**Your goal**
Which lines of the data contain the string "Cost"? Show each of them.

**Data shown**

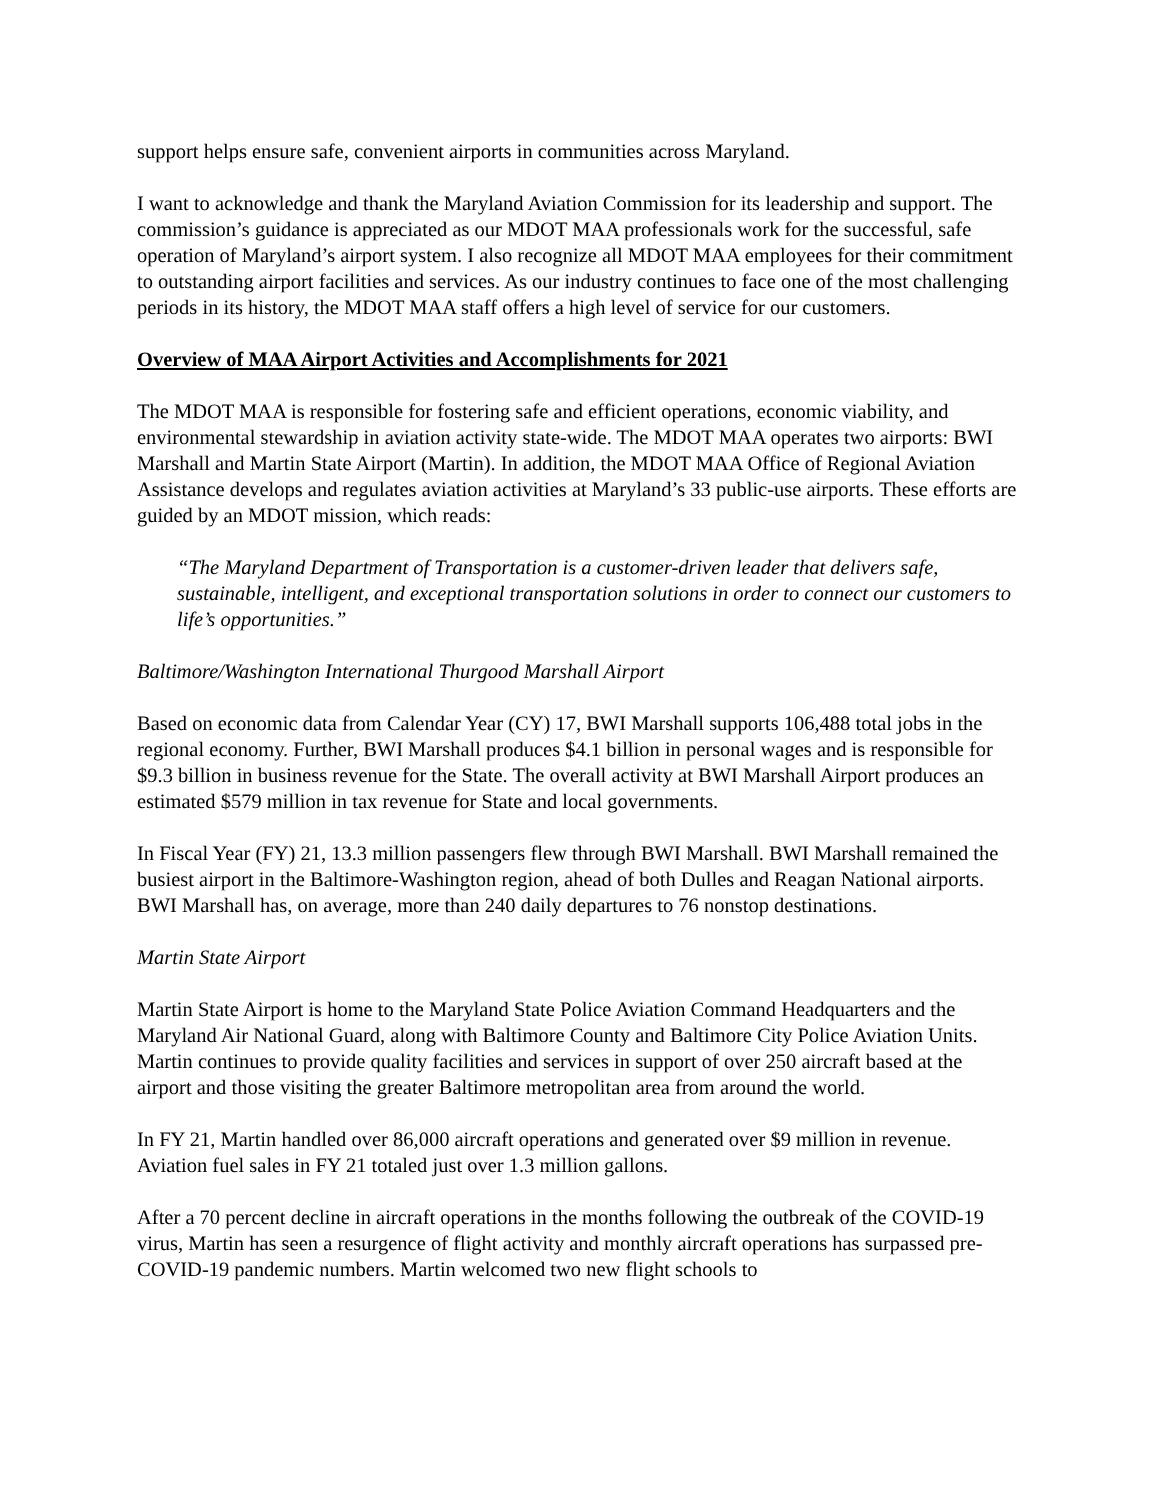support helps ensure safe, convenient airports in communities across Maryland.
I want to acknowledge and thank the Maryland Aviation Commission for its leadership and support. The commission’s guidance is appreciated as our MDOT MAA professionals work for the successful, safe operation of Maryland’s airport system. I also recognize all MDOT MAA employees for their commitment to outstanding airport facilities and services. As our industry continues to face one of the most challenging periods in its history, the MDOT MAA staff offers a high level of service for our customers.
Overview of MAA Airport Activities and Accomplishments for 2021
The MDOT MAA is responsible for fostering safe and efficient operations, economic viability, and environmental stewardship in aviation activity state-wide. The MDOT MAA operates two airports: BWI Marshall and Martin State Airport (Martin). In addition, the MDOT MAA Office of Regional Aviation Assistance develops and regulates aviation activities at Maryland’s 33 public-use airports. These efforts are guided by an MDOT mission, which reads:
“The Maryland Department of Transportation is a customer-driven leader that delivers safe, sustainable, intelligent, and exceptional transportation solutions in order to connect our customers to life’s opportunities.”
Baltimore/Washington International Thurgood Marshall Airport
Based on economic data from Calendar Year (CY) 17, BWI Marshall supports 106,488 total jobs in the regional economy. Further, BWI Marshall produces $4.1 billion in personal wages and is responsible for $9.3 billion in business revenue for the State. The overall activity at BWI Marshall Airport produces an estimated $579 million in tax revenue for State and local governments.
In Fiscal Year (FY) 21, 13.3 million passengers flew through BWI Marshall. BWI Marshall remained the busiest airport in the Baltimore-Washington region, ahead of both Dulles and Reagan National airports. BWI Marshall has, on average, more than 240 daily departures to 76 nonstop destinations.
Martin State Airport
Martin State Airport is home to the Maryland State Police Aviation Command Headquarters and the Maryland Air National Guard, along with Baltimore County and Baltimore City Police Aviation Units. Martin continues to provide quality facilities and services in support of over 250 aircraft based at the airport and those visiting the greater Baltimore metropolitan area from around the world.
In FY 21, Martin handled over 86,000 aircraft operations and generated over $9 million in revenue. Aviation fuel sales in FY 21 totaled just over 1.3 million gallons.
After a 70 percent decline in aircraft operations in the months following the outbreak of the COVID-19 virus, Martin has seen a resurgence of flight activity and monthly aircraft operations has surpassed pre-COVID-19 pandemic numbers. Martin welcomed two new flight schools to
==
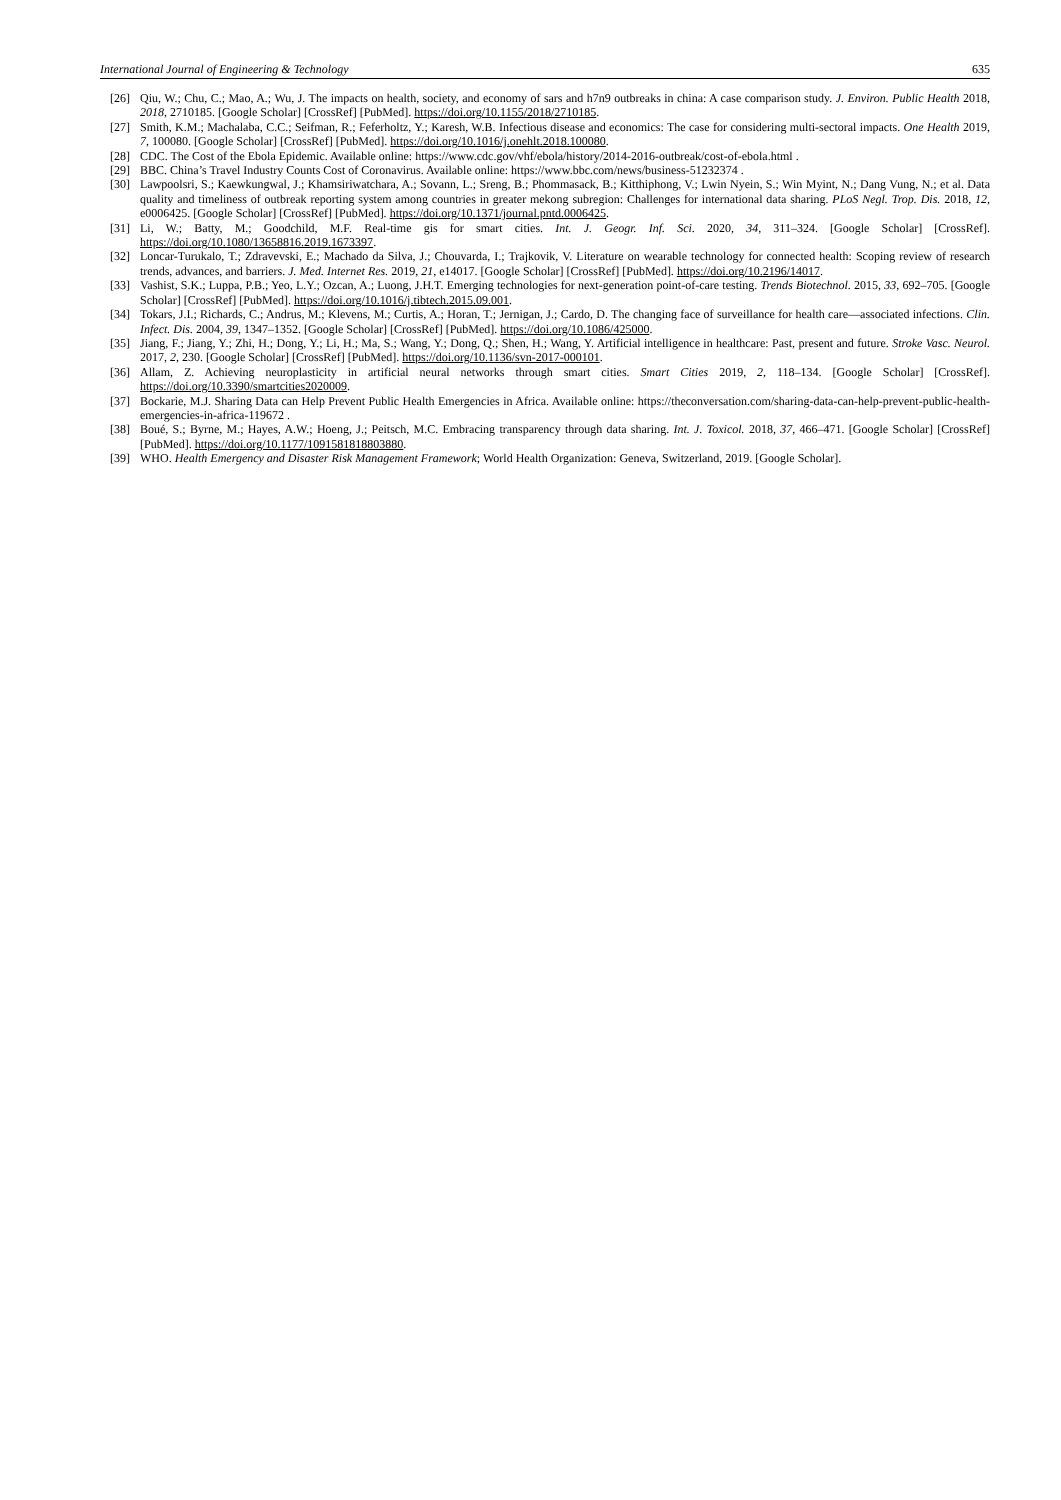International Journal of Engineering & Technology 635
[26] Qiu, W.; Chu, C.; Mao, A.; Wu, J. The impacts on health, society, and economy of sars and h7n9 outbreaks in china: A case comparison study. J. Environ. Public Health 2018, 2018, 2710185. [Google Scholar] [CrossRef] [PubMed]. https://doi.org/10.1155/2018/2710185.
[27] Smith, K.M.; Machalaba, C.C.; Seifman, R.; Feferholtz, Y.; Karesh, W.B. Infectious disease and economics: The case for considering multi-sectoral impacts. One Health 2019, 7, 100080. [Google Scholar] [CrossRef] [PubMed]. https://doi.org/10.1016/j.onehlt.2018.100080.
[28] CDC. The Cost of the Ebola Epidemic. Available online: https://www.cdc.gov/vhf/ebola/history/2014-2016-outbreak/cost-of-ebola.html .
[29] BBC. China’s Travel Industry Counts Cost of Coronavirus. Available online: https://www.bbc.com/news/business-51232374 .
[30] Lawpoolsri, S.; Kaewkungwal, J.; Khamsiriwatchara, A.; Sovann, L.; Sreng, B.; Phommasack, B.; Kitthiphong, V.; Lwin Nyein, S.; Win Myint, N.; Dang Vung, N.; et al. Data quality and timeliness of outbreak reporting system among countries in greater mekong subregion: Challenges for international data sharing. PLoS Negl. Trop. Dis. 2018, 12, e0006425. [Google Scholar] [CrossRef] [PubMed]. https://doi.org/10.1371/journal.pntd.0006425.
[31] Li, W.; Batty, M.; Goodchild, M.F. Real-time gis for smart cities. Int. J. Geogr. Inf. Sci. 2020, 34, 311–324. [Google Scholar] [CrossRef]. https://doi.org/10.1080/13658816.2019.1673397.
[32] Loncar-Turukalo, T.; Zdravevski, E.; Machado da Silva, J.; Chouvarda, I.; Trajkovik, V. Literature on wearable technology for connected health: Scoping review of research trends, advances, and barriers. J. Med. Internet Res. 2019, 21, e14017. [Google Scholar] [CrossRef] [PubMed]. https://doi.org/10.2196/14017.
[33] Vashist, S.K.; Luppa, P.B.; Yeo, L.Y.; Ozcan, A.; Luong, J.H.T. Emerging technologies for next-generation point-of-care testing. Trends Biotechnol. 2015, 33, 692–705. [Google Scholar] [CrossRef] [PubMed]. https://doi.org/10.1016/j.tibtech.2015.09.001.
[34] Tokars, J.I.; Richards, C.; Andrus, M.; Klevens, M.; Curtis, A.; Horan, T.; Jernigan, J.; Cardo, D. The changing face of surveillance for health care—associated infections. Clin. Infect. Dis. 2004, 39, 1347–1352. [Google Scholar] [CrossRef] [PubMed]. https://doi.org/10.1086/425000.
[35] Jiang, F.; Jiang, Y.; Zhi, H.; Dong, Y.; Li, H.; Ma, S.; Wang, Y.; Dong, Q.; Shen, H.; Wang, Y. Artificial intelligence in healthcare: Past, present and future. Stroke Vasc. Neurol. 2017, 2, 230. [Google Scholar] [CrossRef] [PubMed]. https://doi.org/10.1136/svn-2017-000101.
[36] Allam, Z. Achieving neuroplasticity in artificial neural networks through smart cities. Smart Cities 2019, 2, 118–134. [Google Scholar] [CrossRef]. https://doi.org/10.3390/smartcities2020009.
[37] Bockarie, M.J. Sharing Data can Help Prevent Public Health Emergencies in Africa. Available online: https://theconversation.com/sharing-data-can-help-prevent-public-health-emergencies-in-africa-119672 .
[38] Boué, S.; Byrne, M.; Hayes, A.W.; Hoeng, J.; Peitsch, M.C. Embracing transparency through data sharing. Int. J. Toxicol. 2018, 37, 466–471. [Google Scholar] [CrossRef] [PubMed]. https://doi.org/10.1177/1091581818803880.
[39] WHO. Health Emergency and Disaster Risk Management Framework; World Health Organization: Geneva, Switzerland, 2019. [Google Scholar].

**Answer to the problem**
[28] CDC. The Cost of the Ebola Epidemic. Available online: https://www.cdc.gov/vhf/ebola/history/2014-2016-outbreak/cost-of-ebola.html .
[29] BBC. China’s Travel Industry Counts Cost of Coronavirus. Available online: https://www.bbc.com/news/business-51232374 .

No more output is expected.